Die Simulation basiert auf einer Reihe von Hypothesen, die in der Realität gegebenenfalls so nicht eintreten. Wenn der Tag anbricht und das Anrufverhalten doch anders ist als vorhergesehen, oder die vorhandenen Mitarbeiter andere Skills haben als gefordert, oder sich sonst die Umstände ändern, muss die Simulation neu durchlaufen werden. Das Problem hierbei ist, dass solche Veränderungen ständig passieren. Da jedoch die Simulation in der Regel ein zeitaufwändiges Verfahren ist, ist sie für die tagesaktuelle Steuerung des Call Centers nicht praktikabel.

Ein anderer Ansatz, um Dienstpläne in einer SBR-Umgebung zu erzeugen, ist die Nutzung ausgefeilter mathematischer Optimierungsalgorithmen. Die Optimierung erzeugt hierbei in relativ kurzer Zeit Dienstpläne, die die Skill-Sets einzelner Mitarbeiter in hinreichendem Maße berücksichtigen. Die deutlich höhere Geschwindigkeit der Optimierung bei der Dienstplanerstellung erlaubt es, schneller und in Echtzeit auf Veränderungen zu reagieren. Innertägliche Anpassungen im Dienstplan können schnell berechnet werden, sodass der Bedarf besser gedeckt ist. Während es oberflächlich betrachtet scheint, als sei dieser Ansatz weniger präzise als das Simulationsverfahren, gilt, dass aufgrund der deutlich schneller vorliegenden Ergebnisse die Optimierung mindestens genauso gute oder sogar bessere Ergebnisse liefert, weil auf Veränderungen schneller und besser reagiert werden kann.
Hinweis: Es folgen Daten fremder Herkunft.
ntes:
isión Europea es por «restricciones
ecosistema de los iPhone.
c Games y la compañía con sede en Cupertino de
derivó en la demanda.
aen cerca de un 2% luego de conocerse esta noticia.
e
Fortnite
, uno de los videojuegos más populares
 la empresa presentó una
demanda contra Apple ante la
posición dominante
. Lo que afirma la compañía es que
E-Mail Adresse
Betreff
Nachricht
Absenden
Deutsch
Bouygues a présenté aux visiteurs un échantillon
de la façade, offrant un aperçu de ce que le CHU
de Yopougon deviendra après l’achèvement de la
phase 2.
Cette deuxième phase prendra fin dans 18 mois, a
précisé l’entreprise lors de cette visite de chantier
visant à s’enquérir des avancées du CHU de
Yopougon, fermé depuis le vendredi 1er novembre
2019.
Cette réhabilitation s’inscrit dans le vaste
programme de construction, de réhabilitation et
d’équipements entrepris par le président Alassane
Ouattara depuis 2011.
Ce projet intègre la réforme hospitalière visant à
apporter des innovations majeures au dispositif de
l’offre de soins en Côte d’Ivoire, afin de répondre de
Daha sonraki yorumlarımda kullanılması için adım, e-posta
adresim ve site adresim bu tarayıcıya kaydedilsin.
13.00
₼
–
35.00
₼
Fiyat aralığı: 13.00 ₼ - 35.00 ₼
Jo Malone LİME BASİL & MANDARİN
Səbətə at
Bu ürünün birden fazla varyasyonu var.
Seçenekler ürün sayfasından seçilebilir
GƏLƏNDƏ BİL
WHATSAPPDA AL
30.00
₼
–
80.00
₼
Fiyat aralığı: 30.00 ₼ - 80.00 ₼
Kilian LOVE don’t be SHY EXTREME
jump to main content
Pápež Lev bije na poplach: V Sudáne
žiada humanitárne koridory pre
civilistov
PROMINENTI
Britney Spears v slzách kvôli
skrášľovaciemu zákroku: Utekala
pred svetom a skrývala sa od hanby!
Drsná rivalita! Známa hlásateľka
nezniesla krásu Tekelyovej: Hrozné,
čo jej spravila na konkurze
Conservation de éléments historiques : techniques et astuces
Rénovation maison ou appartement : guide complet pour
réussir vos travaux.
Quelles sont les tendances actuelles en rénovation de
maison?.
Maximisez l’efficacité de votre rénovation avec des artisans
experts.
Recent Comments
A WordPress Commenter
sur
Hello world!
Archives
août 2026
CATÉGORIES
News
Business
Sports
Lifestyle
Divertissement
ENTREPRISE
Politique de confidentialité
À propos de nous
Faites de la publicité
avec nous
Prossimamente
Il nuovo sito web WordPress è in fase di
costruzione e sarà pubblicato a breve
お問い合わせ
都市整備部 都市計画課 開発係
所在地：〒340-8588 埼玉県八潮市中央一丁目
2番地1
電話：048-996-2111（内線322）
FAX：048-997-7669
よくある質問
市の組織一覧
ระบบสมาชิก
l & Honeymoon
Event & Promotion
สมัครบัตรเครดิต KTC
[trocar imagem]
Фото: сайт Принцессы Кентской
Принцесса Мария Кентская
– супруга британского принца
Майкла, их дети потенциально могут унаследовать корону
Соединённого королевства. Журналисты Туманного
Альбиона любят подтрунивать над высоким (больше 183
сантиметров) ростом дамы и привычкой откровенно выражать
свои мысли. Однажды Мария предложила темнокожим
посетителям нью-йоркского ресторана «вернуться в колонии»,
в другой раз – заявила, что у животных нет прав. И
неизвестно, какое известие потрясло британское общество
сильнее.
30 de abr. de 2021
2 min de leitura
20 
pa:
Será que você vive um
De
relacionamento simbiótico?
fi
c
Dies ist sinnvoll, da letzteres genau das Ziel eines jeden WFM-Prozesses ist. Hat man verschiedene Berechnungsmethoden für Dienstpläne, die die gleichen Ergebnisse hervorbringen, wählt man am Besten diejenige aus, die am einfachsten und schnellsten das Ergebnis liefert.

Skill-Based Routing macht die Planung komplexer, aber auch effizienter

Personaleinsatzplanung in skill-basierten Umgebungen ist oft sehr komplex und fordert vom Planungsteam, schnell auf Veränderungen zu reagieren. Wenn ein Mitarbeiter nachmittags eine Stunde eher gehen möchte, muss der Planer schnell evaluieren, welche Auswirkungen dies auf die Servicequalität hat. Gibt es einen unvorhergesehenen Anstieg des Anrufvolumens einer Queue, muss mit Maßnahmen wie Mehrarbeit oder anderen Korrekturen unmittelbar eingegriffen werden, um das Problem effektiv zu lösen. Wenn der Start eines neuen Produktes die Bearbeitungsdauer in die Länge treibt, müssen schnell die Personalkapazitäten bereitgestellt werden, um den gestiegenen Bedarf zu decken. Denken Sie daran: das Hauptziel von WFM ist, die richtige Anzahl von Mitarbeitern, mit den richtigen Skills, zur richtigen Zeit einzusetzen, und das in möglichst vielen Zeitintervallen des Tages. Das WFM-Team kann durchaus für einen konsistent guten Kundenservice sorgen, mit optimaler Nutzung der Ressourcen und zu niedrigen Kosten, ohne die Mitarbeiter auszubrennen. Dennoch erhöht SBR die Komplexität der Aufgabe deutlich. Mit den richtigen Methoden und Tools kann aber auch diese Herausforderung gemeistert werden.